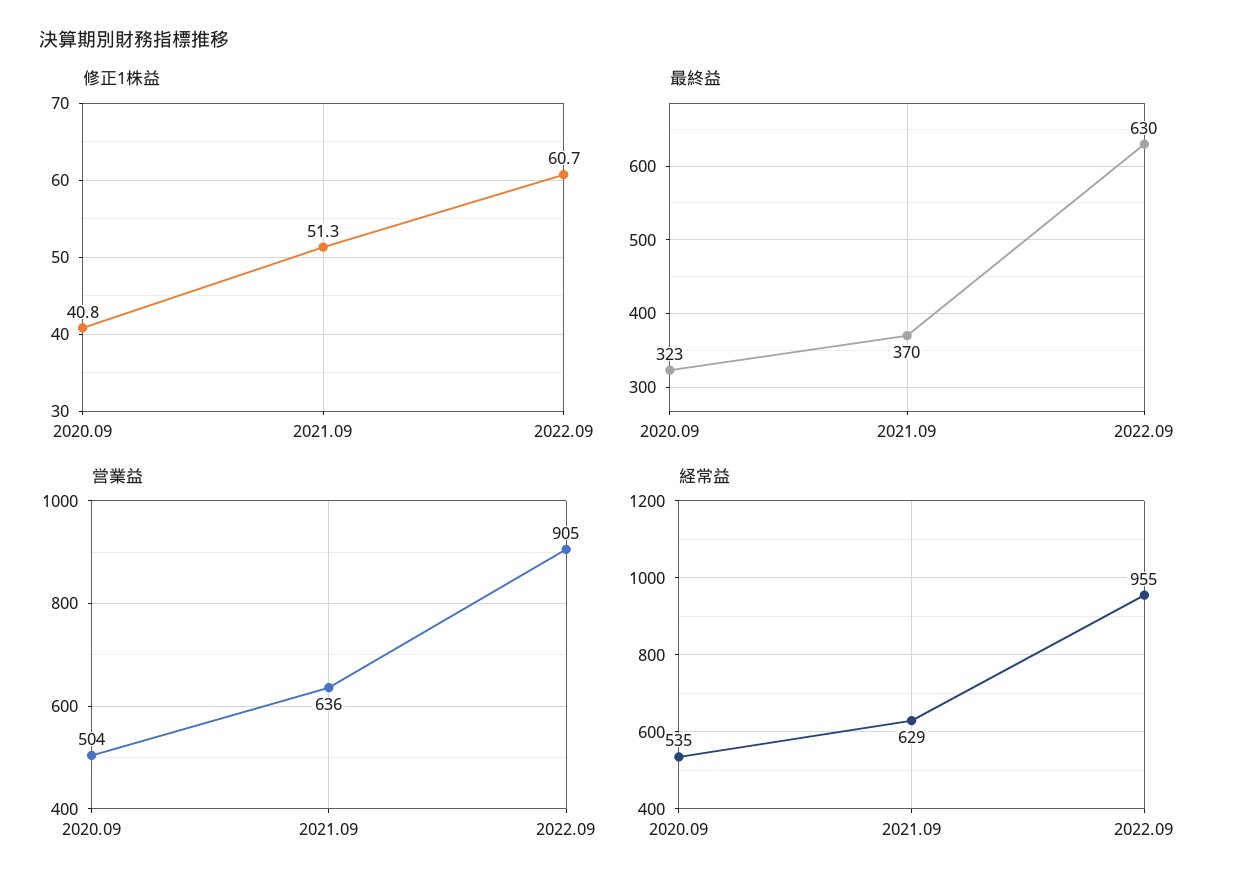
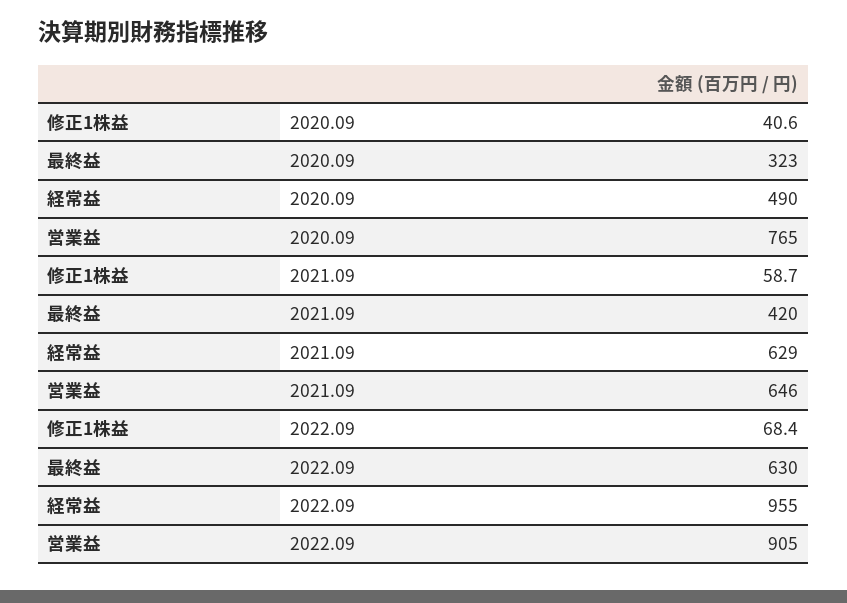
修正1株益, 2020.09: 40.8 -> 40.6
修正1株益, 2021.09: 51.3 -> 58.7
修正1株益, 2022.09: 60.7 -> 68.4
最終益, 2021.09: 370 -> 420
営業益, 2020.09: 504 -> 765
営業益, 2021.09: 636 -> 646
経常益, 2020.09: 535 -> 490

========

■ **TASK BRIEF**
Every line of the records above must reappear exactly, though the pictures must not.

■ **RESULT OF THIS EXERCISE**
修正1株益, 2020.09: 40.8 -> 40.6
修正1株益, 2021.09: 51.3 -> 58.7
修正1株益, 2022.09: 60.7 -> 68.4
最終益, 2021.09: 370 -> 420
営業益, 2020.09: 504 -> 765
営業益, 2021.09: 636 -> 646
経常益, 2020.09: 535 -> 490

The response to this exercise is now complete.